8.2. Race to the Top was another attempt at educational reform. This was established by President Barack Obama and has taken up where NCLB left off. This act wants to prepare students for college and life, reward teachers for doing an excellent job, monitor the progress in schools, and improve low-performing schools. Race to the Top issues grants to schools that qualify to get them on the right track to meet goals. In doing this, some schools are issued a pardon for parts of the NCLB that they may not being conforming to.

8.3. The Broader Bolder Approach is an approach to educational reform that is generally supported by liberals. This approach looks at the whole student to find success in the classroom. This includes health, family, community, and academics. This approach goes beyond the classroom to the home and community.

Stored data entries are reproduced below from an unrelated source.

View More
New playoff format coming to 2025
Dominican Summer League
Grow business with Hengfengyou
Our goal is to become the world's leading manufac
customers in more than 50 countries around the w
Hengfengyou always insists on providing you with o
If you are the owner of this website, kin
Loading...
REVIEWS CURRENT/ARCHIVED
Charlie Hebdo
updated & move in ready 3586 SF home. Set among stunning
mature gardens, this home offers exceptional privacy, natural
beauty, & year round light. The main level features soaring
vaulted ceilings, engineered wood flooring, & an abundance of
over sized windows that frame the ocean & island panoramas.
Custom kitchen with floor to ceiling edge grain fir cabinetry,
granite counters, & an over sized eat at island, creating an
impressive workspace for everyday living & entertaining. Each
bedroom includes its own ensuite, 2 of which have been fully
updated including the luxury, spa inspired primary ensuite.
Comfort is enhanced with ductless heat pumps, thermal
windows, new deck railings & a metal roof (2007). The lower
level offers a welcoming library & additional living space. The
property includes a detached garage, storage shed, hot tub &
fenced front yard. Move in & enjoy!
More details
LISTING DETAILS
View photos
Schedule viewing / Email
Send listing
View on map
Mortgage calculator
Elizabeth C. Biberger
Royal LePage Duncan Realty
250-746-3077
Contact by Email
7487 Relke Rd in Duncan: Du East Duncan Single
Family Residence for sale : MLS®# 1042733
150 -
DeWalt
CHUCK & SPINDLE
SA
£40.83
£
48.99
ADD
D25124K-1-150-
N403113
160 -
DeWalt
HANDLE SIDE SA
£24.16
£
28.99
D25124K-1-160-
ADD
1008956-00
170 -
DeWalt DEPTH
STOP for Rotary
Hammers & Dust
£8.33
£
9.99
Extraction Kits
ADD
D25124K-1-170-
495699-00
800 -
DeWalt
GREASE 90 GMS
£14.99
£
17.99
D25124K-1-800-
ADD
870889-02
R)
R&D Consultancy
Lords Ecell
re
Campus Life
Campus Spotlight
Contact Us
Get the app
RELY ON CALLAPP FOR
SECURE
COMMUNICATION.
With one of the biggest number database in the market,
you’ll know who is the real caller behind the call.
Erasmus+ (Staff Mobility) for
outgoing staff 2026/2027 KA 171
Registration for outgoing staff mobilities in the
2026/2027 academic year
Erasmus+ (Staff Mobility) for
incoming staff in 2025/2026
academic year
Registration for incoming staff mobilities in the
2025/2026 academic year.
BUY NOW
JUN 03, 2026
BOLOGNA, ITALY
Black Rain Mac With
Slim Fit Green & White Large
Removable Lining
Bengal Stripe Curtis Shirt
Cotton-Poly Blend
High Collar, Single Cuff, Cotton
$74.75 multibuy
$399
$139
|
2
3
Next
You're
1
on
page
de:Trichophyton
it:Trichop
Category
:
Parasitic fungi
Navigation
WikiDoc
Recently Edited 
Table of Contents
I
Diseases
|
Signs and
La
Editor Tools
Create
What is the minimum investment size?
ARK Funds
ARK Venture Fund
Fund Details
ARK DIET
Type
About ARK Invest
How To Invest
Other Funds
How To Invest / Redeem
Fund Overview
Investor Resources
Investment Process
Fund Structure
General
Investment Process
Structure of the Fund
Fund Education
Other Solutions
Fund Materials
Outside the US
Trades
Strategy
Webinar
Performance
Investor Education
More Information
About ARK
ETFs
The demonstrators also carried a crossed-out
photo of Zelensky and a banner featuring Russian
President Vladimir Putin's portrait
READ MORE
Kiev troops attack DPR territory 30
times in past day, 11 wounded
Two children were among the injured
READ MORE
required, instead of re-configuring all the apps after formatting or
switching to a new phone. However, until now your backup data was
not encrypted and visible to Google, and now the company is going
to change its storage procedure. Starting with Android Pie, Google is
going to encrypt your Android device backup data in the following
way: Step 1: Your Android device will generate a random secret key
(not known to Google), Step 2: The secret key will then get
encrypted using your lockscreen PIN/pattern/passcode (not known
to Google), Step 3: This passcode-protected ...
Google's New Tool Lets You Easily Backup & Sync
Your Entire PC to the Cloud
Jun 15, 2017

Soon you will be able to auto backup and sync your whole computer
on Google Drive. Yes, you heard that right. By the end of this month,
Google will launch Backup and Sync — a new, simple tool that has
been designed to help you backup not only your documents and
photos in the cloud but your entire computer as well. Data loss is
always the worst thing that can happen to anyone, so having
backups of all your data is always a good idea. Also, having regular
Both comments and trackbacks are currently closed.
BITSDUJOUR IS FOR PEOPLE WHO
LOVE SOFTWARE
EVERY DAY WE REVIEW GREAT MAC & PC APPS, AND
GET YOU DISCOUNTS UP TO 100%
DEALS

8.4. School Choice is policies that allow parents to decide where their children can attend school. There are two kinds of school choice. There is intersectional choice which lets them choose between public and private. Intrasectional choice allows them to choose among the public schools in the area. Some see this as a way for people from poverty-stricken areas to have the freedom to send their children to a better school.

8.5. Charter schools are schools that are funded by the government without all of the restrictions. These schools are public schools, but they have much more flexibility in the curriculum and how it is taught. However, these schools have a rigid set of standards, and if the school doesn't perform accordingly,, it can be shut down.

8.6. America 200 was a policy that was created to move schools forward. It's purpose was to create better schools, transform America into a whole nation of students, and enabling communities where learning would be something that would happen.

9. Politics of Education

9.1. Social problems are not the same for everyone. The issues need to be addressed on a case by case basis. Government programs are sometimes like putting a bandage on a gaping wound. People may need assistance, but they have to try to be proactive and help themselves.

9.2. The curriculum is a guide for both academics and for cultural training. This is a vital part of the educational process..

9.3. Standards need be created so that teachers, students, and schools will have a guideline to follow and a way to be accountable.

9.4. Focusing on the basics of education is necessary to create a firm foundation from which students can grow intellectually and socially. Reading, writing, and math need to be a top priority.

9.5. Traditional visions of education are a way of passing along the basic values of the United States. It is important for children to understand the idea of a family, hard work, and the results that occur from that work. The classroom may be the only opportunity that some students have to learn these values that are a fundamental part of becoming a productive citizen.

9.6. Schools are responsible for providing students with the education needed to give them the best opportunities for success in the workplace and in life.

9.7. Schools are responsible for providing students with the education needed to give them the best opportunities for success in the workplace and in life. This is a place where students should learn not only academics but how to get along and work with their peers in different situations.